GasBuddy reports that Mark Hunt is charging $3.54 per gallon at his Conoco station on Main Street. The price would be $2.32 per gallon if historical pricing relationships held. The gouge is $500 per person.

In the past, gasoline in Aspen would sell for 30 cents more than at the Glenwood Sinclair station, which has almost always offered the lowest price of gasoline around. Today, the Sinclair station is charging $2.07 and making a good margin because the cost of supplying the Glenwood station is around $1.65.

Is Hunt pocketing $1.88 a gallon (the difference between $3.54 and $1.66)? Almost certainly not. If he were, he would not be in a rush to tear the station down. I guess he is paying between $3.24 and $3.34 per gallon. The rest of the difference, roughly $1.50 per gallon, is going to the firm supplying the Conoco stations, possibly Thomas Pilot Logistics.



Unfortunately, Hunt probably cannot tell us what he is paying. I have testified in federal court on gasoline pricing for several large companies, including Shell. I have read the contracts, which always prohibit the retailer from disclosing the price paid. I also have consulted to the Federal Trade Commission.

Historically the large, integrated companies such as Phillips, Shell and Conoco used a system of zone pricing to affect the prices charged by their dealers. In doing this, the representatives setting the price worried about the reputation of the firm. The current suppliers, such as Pilot Thomas Logistics, which owns Western Petroleum LLC, have no such concerns. They are privately held and do not give a damn about reputation. They are happy to gouge you.

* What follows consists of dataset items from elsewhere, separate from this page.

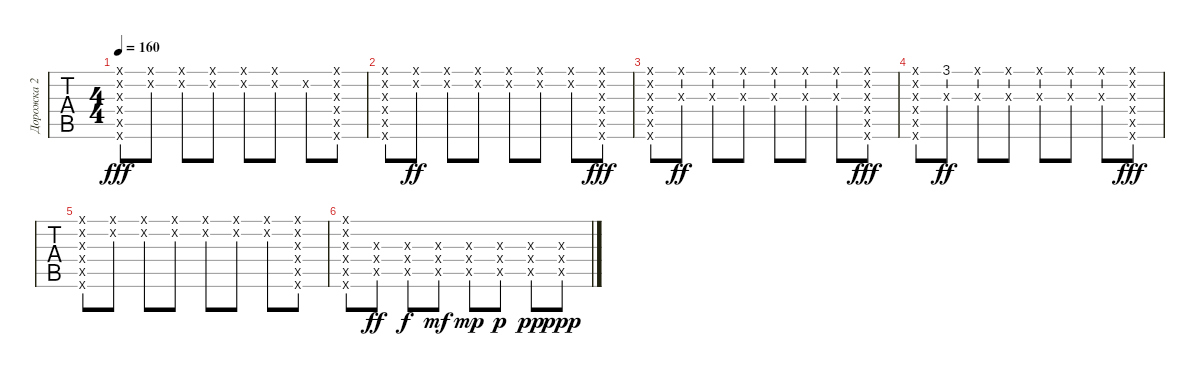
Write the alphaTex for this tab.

\track ("Дорожка 2" "Дорожка 2") {instrument acousticguitarsteel}
\staff {tabs}
\tuning (E4 B3 G3 D3 A2 E2) {hide}
\ts (4 4)
\tempo 160
\clef g2
\ks c
(7.1{x} 1.2{x} 2.3{x} 2.4{x} 0.5{x} 0.6{x}).8{dy fff} (7.1{x} 1.2{x}).8 (5.1{x} 1.2{x}).8 (3.1{x} 1.2{x}).8 (2.1{x} 1.2{x}).8 (0.1{x} 1.2{x}).8 4.2{x}.8 (5.1{x} 1.2{x} 2.3{x} 2.4{x} 0.5{x} 0.6{x}).8 |
(7.1{x} 8.2{x} 9.3{x} 9.4{x} 7.5{x} 7.6{x}).8{instrument tremolostrings} (5.1{x} 5.2{x}).8{dy ff} (3.1{x} 0.2{x}).8 (2.1{x} 0.2{x}).8 (0.1{x} 0.2{x}).8 (2.1{x} 0.2{x}).8 (3.1{x} 0.2{x}).8 (0.1{x} 0.2{x} 0.3{x} 2.4{x} 2.5{x} 0.6{x}).8{dy fff} |
(6.1{x} 2.2{x} 3.3{x} 4.4{x} 4.5{x} 2.6{x}).8{instrument tremolostrings} (5.1{x} 3.3{x}).8{dy ff} (3.1{x} 3.3{x}).8 (2.1{x} 3.3{x}).8 (0.1{x} 3.3{x}).8 (2.1{x} 3.3{x}).8 (3.1{x} 3.3{x}).8 (6.1{x} 2.2{x} 3.3{x} 4.4{x} 4.5{x} 2.6{x}).8{dy fff} |
(5.1{x} 2.2{x} 2.3{x} 2.4{x} 0.5{x} 0.6{x}).8 (3.1 2.3{x}).8{dy ff} (3.1{x} 2.3{x}).8 (3.1{x} 2.3{x}).8 (3.1{x} 2.3{x}).8 (3.1{x} 2.3{x}).8 (3.1{x} 2.3{x}).8 (3.1{x} 2.2{x} 2.3{x} 2.4{x} 0.5{x} 0.6{x}).8{dy fff} |
(2.1{x} 2.2{x} 3.3{x} 4.4{x} 4.5{x} 2.6{x}).8 (2.1{x} 2.2{x}).8 (2.1{x} 2.2{x}).8 (2.1{x} 2.2{x}).8 (2.1{x} 2.2{x}).8 (2.1{x} 2.2{x}).8 (2.1{x} 2.2{x}).8 (2.1{x} 2.2{x} 3.3{x} 4.4{x} 4.5{x} 2.6{x}).8 |
(2.1{x} 3.2{x} 4.3{x} 4.4{x} 2.5{x} 2.6{x}).8 (4.3{x} 4.4{x} 2.5{x}).8{dy ff} (4.3{x} 4.4{x} 2.5{x}).8{dy f} (4.3{x} 4.4{x} 2.5{x}).8{dy mf} (4.3{x} 4.4{x} 2.5{x}).8{dy mp} (4.3{x} 4.4{x} 2.5{x}).8{dy p} (4.3{x} 4.4{x} 2.5{x}).8{dy pp} (4.3{x} 4.4{x} 2.5{x}).8{dy ppp}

Aspen could solve the problem as one town in Kentucky did. It could build a town-owned station at the old lumberyard on Highway 82. The station could be city-operated or leased to a firm that agreed to specific pricing programs. This would seem to be a better use of city money today than installing a single electric recharging station for $60,000. The town might even earn a return.

Hunt and the other dealers in the valley would benefit from such an action, as well, because the gougers would cut their prices immediately. Volumes would rise. I work with many suppliers who are happy to earn a margin of 20 cents, not $1.50.